Turn every line of the listing below into a numbered list with one line per item, and leave out blank lines.

Dataset items
>>>

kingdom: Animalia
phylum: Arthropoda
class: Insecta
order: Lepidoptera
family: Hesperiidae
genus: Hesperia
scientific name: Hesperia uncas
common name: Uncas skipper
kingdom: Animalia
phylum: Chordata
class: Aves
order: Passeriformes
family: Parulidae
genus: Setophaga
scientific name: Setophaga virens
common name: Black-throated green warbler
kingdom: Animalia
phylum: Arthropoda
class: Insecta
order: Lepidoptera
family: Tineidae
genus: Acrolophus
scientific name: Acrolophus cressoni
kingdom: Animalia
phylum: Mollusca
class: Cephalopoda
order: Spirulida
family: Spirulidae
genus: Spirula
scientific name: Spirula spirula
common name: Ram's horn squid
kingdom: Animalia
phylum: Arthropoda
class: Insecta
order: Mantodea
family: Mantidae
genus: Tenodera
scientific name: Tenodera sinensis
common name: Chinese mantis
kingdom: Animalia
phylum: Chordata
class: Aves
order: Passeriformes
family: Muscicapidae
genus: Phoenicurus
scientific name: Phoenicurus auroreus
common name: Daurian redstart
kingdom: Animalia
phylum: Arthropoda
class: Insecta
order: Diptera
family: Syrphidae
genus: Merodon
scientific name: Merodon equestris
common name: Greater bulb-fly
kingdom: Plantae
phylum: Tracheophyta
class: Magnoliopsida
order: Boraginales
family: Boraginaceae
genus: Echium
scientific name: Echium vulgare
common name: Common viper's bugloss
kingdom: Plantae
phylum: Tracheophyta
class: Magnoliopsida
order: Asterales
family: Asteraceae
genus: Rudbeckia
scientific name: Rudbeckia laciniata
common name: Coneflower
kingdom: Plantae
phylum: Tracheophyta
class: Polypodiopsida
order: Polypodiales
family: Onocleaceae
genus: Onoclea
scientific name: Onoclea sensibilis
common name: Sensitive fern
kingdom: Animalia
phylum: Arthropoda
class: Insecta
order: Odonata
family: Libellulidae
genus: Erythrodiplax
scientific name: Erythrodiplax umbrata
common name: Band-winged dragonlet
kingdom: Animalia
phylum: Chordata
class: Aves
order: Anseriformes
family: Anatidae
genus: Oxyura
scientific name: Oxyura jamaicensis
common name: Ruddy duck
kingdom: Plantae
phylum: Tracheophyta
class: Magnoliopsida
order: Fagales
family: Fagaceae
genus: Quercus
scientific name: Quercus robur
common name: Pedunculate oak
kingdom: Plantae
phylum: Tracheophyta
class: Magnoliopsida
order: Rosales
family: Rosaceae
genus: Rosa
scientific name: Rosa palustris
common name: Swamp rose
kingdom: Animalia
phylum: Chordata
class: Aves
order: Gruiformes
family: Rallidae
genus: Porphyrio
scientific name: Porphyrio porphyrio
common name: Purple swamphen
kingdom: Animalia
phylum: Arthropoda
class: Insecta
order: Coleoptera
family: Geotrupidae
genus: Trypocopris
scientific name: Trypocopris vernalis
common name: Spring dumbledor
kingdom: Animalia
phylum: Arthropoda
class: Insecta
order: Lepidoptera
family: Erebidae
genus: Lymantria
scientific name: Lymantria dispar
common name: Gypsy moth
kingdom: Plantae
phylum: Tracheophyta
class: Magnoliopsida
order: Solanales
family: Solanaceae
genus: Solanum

<<<

▶ COMPLETE RESPONSE
1. kingdom: Animalia
2. phylum: Arthropoda
3. class: Insecta
4. order: Lepidoptera
5. family: Hesperiidae
6. genus: Hesperia
7. scientific name: Hesperia uncas
8. common name: Uncas skipper
9. kingdom: Animalia
10. phylum: Chordata
11. class: Aves
12. order: Passeriformes
13. family: Parulidae
14. genus: Setophaga
15. scientific name: Setophaga virens
16. common name: Black-throated green warbler
17. kingdom: Animalia
18. phylum: Arthropoda
19. class: Insecta
20. order: Lepidoptera
21. family: Tineidae
22. genus: Acrolophus
23. scientific name: Acrolophus cressoni
24. kingdom: Animalia
25. phylum: Mollusca
26. class: Cephalopoda
27. order: Spirulida
28. family: Spirulidae
29. genus: Spirula
30. scientific name: Spirula spirula
31. common name: Ram's horn squid
32. kingdom: Animalia
33. phylum: Arthropoda
34. class: Insecta
35. order: Mantodea
36. family: Mantidae
37. genus: Tenodera
38. scientific name: Tenodera sinensis
39. common name: Chinese mantis
40. kingdom: Animalia
41. phylum: Chordata
42. class: Aves
43. order: Passeriformes
44. family: Muscicapidae
45. genus: Phoenicurus
46. scientific name: Phoenicurus auroreus
47. common name: Daurian redstart
48. kingdom: Animalia
49. phylum: Arthropoda
50. class: Insecta
51. order: Diptera
52. family: Syrphidae
53. genus: Merodon
54. scientific name: Merodon equestris
55. common name: Greater bulb-fly
56. kingdom: Plantae
57. phylum: Tracheophyta
58. class: Magnoliopsida
59. order: Boraginales
60. family: Boraginaceae
61. genus: Echium
62. scientific name: Echium vulgare
63. common name: Common viper's bugloss
64. kingdom: Plantae
65. phylum: Tracheophyta
66. class: Magnoliopsida
67. order: Asterales
68. family: Asteraceae
69. genus: Rudbeckia
70. scientific name: Rudbeckia laciniata
71. common name: Coneflower
72. kingdom: Plantae
73. phylum: Tracheophyta
74. class: Polypodiopsida
75. order: Polypodiales
76. family: Onocleaceae
77. genus: Onoclea
78. scientific name: Onoclea sensibilis
79. common name: Sensitive fern
80. kingdom: Animalia
81. phylum: Arthropoda
82. class: Insecta
83. order: Odonata
84. family: Libellulidae
85. genus: Erythrodiplax
86. scientific name: Erythrodiplax umbrata
87. common name: Band-winged dragonlet
88. kingdom: Animalia
89. phylum: Chordata
90. class: Aves
91. order: Anseriformes
92. family: Anatidae
93. genus: Oxyura
94. scientific name: Oxyura jamaicensis
95. common name: Ruddy duck
96. kingdom: Plantae
97. phylum: Tracheophyta
98. class: Magnoliopsida
99. order: Fagales
100. family: Fagaceae
101. genus: Quercus
102. scientific name: Quercus robur
103. common name: Pedunculate oak
104. kingdom: Plantae
105. phylum: Tracheophyta
106. class: Magnoliopsida
107. order: Rosales
108. family: Rosaceae
109. genus: Rosa
110. scientific name: Rosa palustris
111. common name: Swamp rose
112. kingdom: Animalia
113. phylum: Chordata
114. class: Aves
115. order: Gruiformes
116. family: Rallidae
117. genus: Porphyrio
118. scientific name: Porphyrio porphyrio
119. common name: Purple swamphen
120. kingdom: Animalia
121. phylum: Arthropoda
122. class: Insecta
123. order: Coleoptera
124. family: Geotrupidae
125. genus: Trypocopris
126. scientific name: Trypocopris vernalis
127. common name: Spring dumbledor
128. kingdom: Animalia
129. phylum: Arthropoda
130. class: Insecta
131. order: Lepidoptera
132. family: Erebidae
133. genus: Lymantria
134. scientific name: Lymantria dispar
135. common name: Gypsy moth
136. kingdom: Plantae
137. phylum: Tracheophyta
138. class: Magnoliopsida
139. order: Solanales
140. family: Solanaceae
141. genus: Solanum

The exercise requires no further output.